Key take-away: You wrote Python, but the compiler fused everything into one kernel with zero intermediate global memory traffic.

5. Third axe: fused epilog for FFT (LTO-IR)

5.1 Band-width burn of post-processing

A 1 024-point complex FFT outputs 8 KB.
If you next scale by 1/√N or apply a window, another full read–modify–write costs ≈ 5 µs on A100—more than the FFT itself.

5.2 Compile your Python function into the kernel

nvmath-python exposes compile_epilog.
It translates pure Python scalar code into LLVM-bitcode, then into LTO-IR that cuFFT can link against at run time.
The fused kernel executes FFT and your scale loop in one pass.

5.3 Unitary FFT example (keeps energy constant)

import cupy as cp, nvmath, math

N = 1024
x = cp.random.rand(N, dtype=cp.float64) + 1j*cp.random.rand(N, dtype=cp.float64)
scale = 1.0 / math.sqrt(N)

def my_scale(out, offset, value, unused1, unused2):
    out[offset] = value * scale

# compile – arguments: user-function, in-type, out-type
epilog_ir = nvmath.fft.compile_epilog(my_scale, "complex128", "complex128")

# run fused FFT
y = nvmath.fft.fft(x, epilog={"ltoir": epilog_ir})

# check
y_ref = cp.fft.fft(x, norm="ortho")
print("Max |diff|:", float(cp.max(cp.abs(y - y_ref))))
# → Max |diff|: 0.0

No extra kernel launch, no additional 8 KB of DRAM traffic—handy when the FFT is inside a larger batch loop.

6. Speed snapshot (data from the README, not cherry-picked)

Problem	Library call	Time	Gain
4 096³ FP16 GEMM	`cupy.matmul`	21.3 ms	baseline
same	nvmath stateful	15.1 ms	1.41×
8 192³ FP16 GEMM	`cupy.matmul`	163 ms	baseline
same	nvmath stateful	108 ms	1.51×
128-point C2C FFT + filter	three separate kernels	2.9 µs	baseline
same	fused cuFFTDx	1.9 µs	1.53×
1 024-point C2C FFT + 1/√N	two kernels	4.6 µs	baseline
same	FFT+fused epilog	3.1 µs	1.48×

Hardware: RTX 4090, CUDA 12.4, driver 535.54.03, fixed 280 W power.
The numbers are repeatable—no marketing department was consulted.

7. Interoperability cheat-sheet

Framework	Tensor location	Zero-copy?	Notes
NumPy	host pinned	yes	falls back to CPU reference
CuPy	GPU	yes	same CUDA stream
PyTorch	GPU	yes	preserves autograd if tensor requires grad
Numba	GPU	yes	device functions inline

Memory layout must be contiguous C; otherwise a cheap copy is made automatically.
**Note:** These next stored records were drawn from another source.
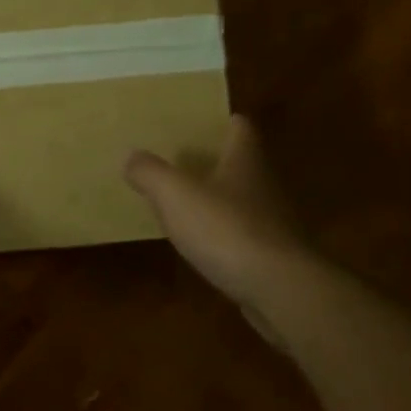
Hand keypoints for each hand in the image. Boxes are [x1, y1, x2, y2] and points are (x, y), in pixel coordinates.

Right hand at [125, 115, 300, 313]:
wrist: (279, 289)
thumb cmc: (226, 229)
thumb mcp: (175, 194)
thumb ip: (150, 172)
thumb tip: (131, 156)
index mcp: (245, 159)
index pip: (240, 126)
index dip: (221, 122)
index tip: (197, 123)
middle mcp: (264, 184)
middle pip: (241, 163)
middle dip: (214, 161)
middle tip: (179, 162)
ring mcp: (274, 222)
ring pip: (243, 200)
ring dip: (219, 200)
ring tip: (184, 204)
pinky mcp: (274, 257)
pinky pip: (244, 236)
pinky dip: (225, 236)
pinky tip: (203, 245)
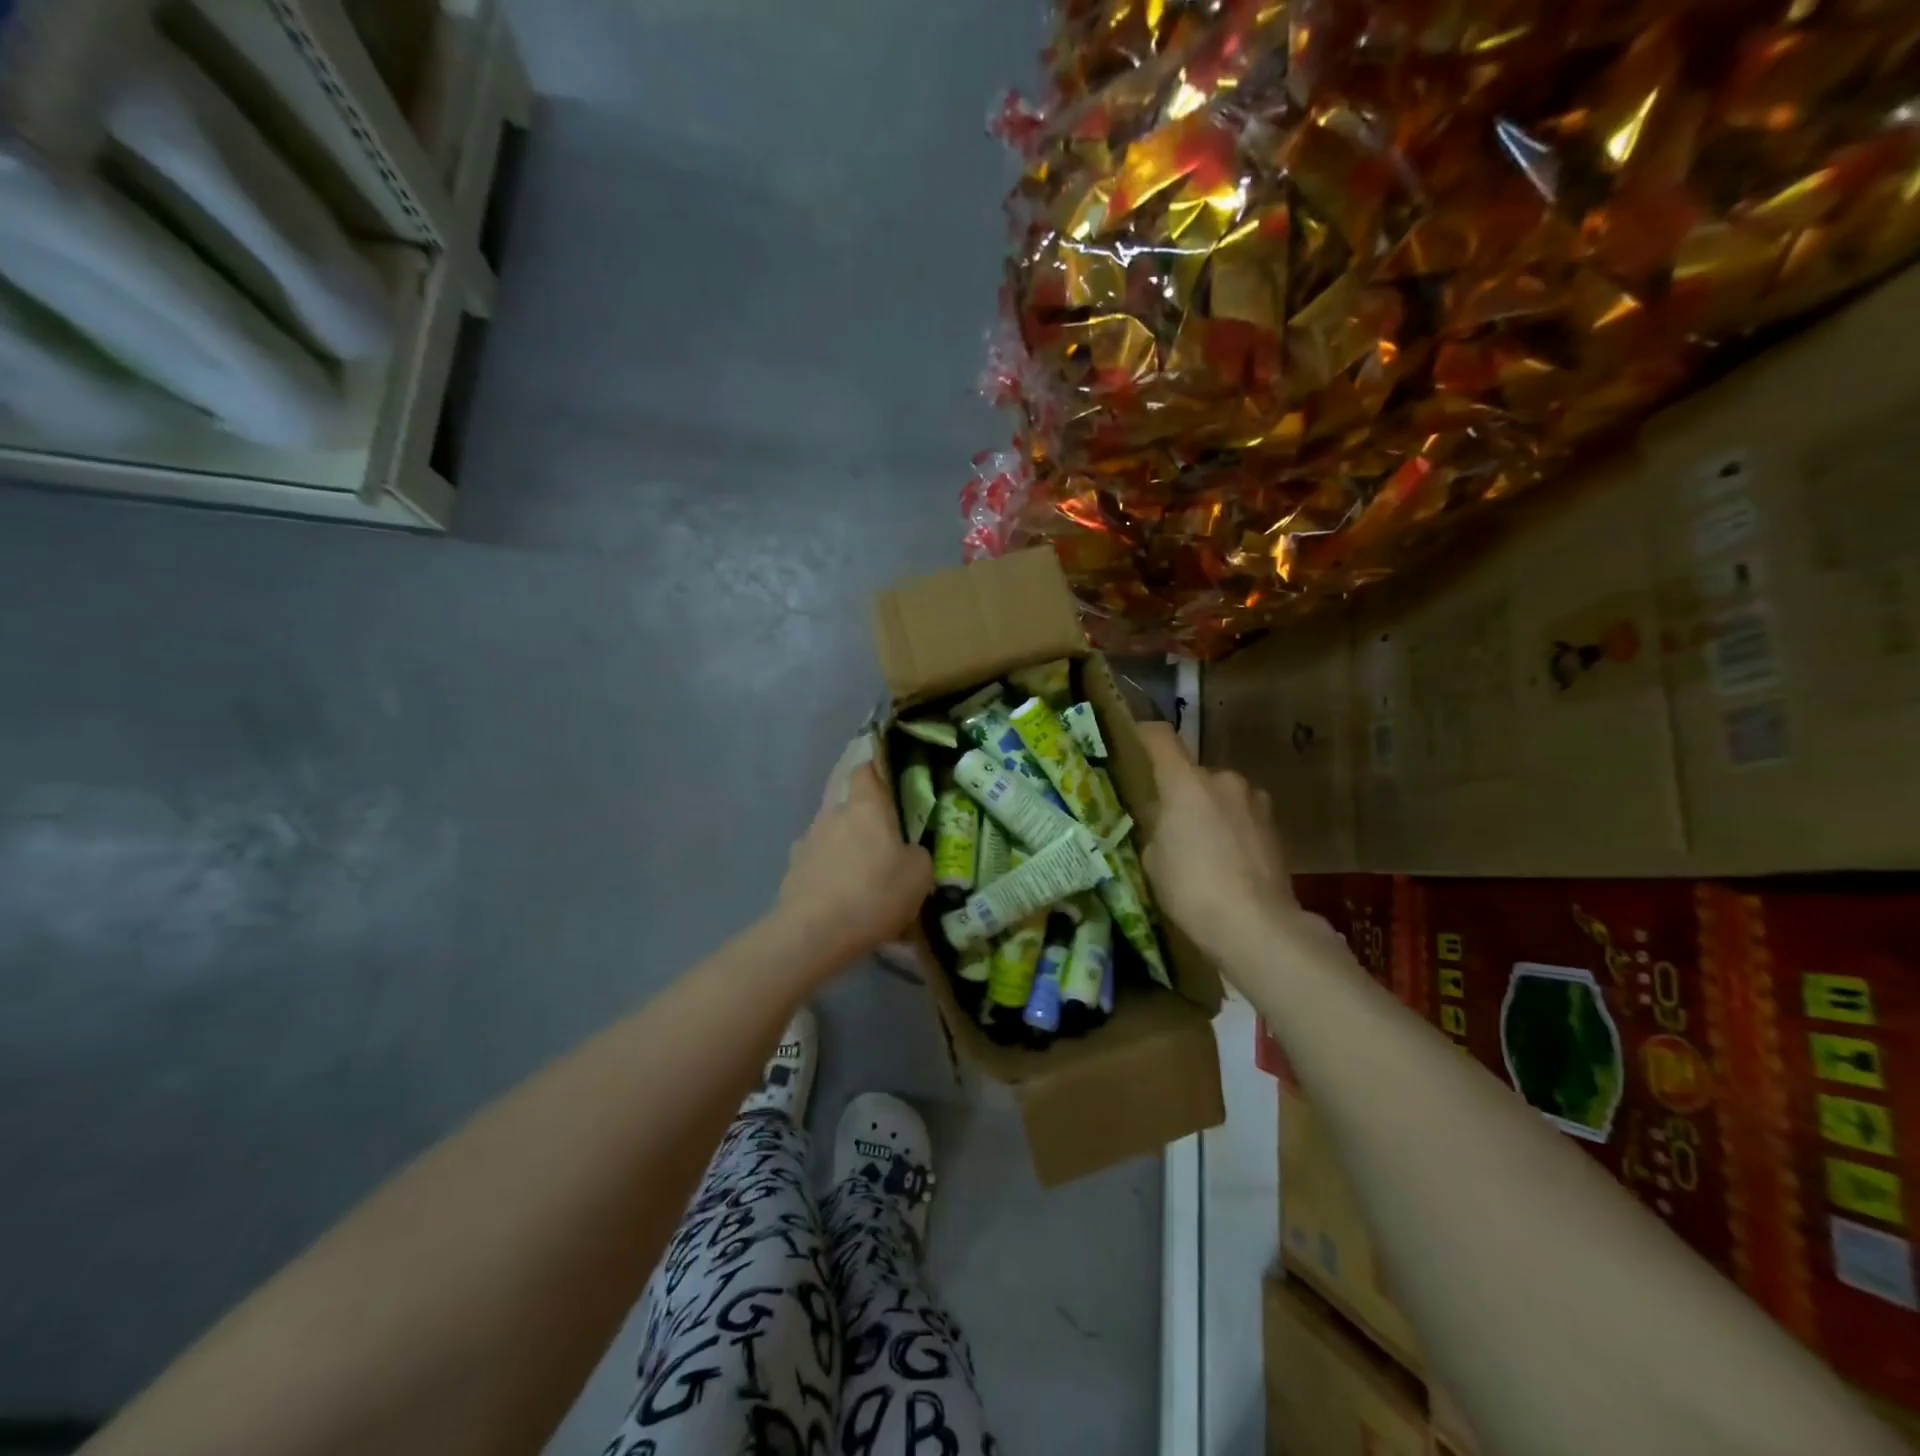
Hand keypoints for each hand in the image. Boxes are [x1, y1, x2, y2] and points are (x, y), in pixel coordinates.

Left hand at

8. Typical pitfalls and quick fixes

Symptom	Cause	One-line cure
Result tensor all zeros	forgot to sync stream	`cp.cuda.get_current_stream().synchronize()`
Epilog compile error	captured a list	only pass scalars
Name-mangling fail	Numba < 0.58	`pip install -U numba`
ImportError on load	driver < 535.43	update GPU driver
Wrong wheel	CUDA 11 vs 12	check `nvcc --version` first

Debug mode:
export NVMATH_LOG=TRACE prints the exact cuBLASLt/cuFFT knob values chosen.
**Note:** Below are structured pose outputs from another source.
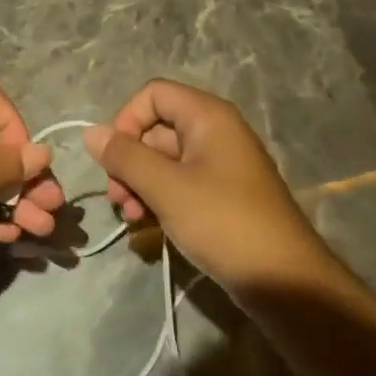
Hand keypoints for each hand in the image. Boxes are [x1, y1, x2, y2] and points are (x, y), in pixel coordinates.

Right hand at [83, 79, 322, 290]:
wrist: (285, 281)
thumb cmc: (223, 222)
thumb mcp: (166, 188)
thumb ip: (124, 157)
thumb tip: (90, 132)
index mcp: (208, 116)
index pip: (153, 95)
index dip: (126, 120)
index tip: (113, 159)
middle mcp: (215, 132)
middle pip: (155, 129)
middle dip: (128, 161)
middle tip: (117, 198)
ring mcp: (219, 165)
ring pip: (163, 160)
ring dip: (138, 184)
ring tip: (130, 217)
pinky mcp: (220, 195)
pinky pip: (179, 183)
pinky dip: (158, 198)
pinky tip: (146, 224)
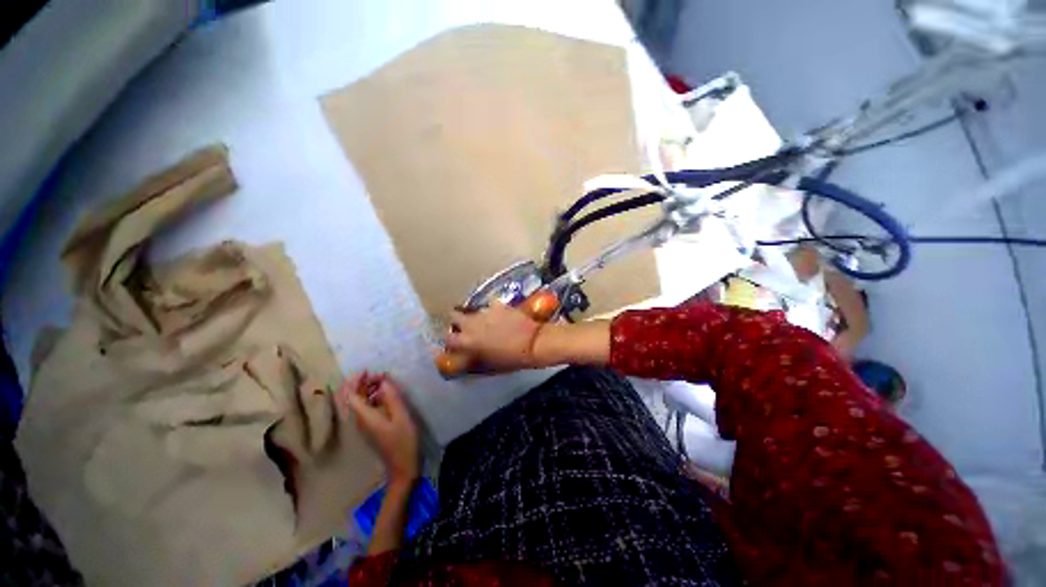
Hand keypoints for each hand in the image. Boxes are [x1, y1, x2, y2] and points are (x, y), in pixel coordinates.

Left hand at [338, 372, 418, 487]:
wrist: (403, 467)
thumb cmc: (403, 442)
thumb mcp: (401, 417)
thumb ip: (392, 398)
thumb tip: (383, 381)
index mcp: (365, 417)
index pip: (350, 395)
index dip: (355, 380)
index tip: (368, 370)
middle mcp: (360, 420)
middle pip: (353, 397)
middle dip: (362, 382)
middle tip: (380, 374)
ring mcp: (365, 424)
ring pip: (359, 401)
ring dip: (368, 388)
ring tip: (384, 380)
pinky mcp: (372, 426)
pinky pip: (367, 406)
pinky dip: (373, 396)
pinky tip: (386, 393)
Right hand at [445, 302, 545, 371]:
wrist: (532, 343)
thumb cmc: (510, 358)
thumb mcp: (488, 363)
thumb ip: (474, 355)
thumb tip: (468, 352)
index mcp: (467, 341)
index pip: (448, 338)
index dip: (451, 340)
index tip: (455, 342)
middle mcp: (471, 323)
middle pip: (454, 315)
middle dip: (457, 320)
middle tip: (465, 326)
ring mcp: (485, 312)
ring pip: (473, 310)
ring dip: (476, 315)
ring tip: (485, 321)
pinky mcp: (498, 305)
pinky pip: (490, 305)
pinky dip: (493, 309)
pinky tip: (499, 314)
9. Road-map (taken from the repo)

FP8 kernels for Hopper GPUs – beta in 0.3
NCCL multi-GPU batch GEMM – experimental branch public
Grace-Hopper unified-memory paths – planned
Windows wheel – community vote in progress

All issues are tracked publicly; pull requests receive T-shirt or cloud-credit rewards.

10. Licence and citation

Everything inside the repository is Apache 2.0.
If you use nvmath-python in research, the BibTeX recommended by NVIDIA is:

@misc{nvmathpython,
  title = {{nvmath-python: NVIDIA Math Libraries for the Python Ecosystem}},
  url  = {https://github.com/NVIDIA/nvmath-python},
  note = {Accessed: \today}
}

11. Take-away

nvmath-python does not try to replace CuPy, PyTorch or Numba.
It simply hands you the rest of the screwdriver set that was previously locked in the C++ toolbox:

keep your Python code
keep your arrays where they are
keep your sanity

Download it, rerun the snippets above, and you will have hard numbers—not promises—to decide whether your next project needs the extra 40 % speed or the extra weekend.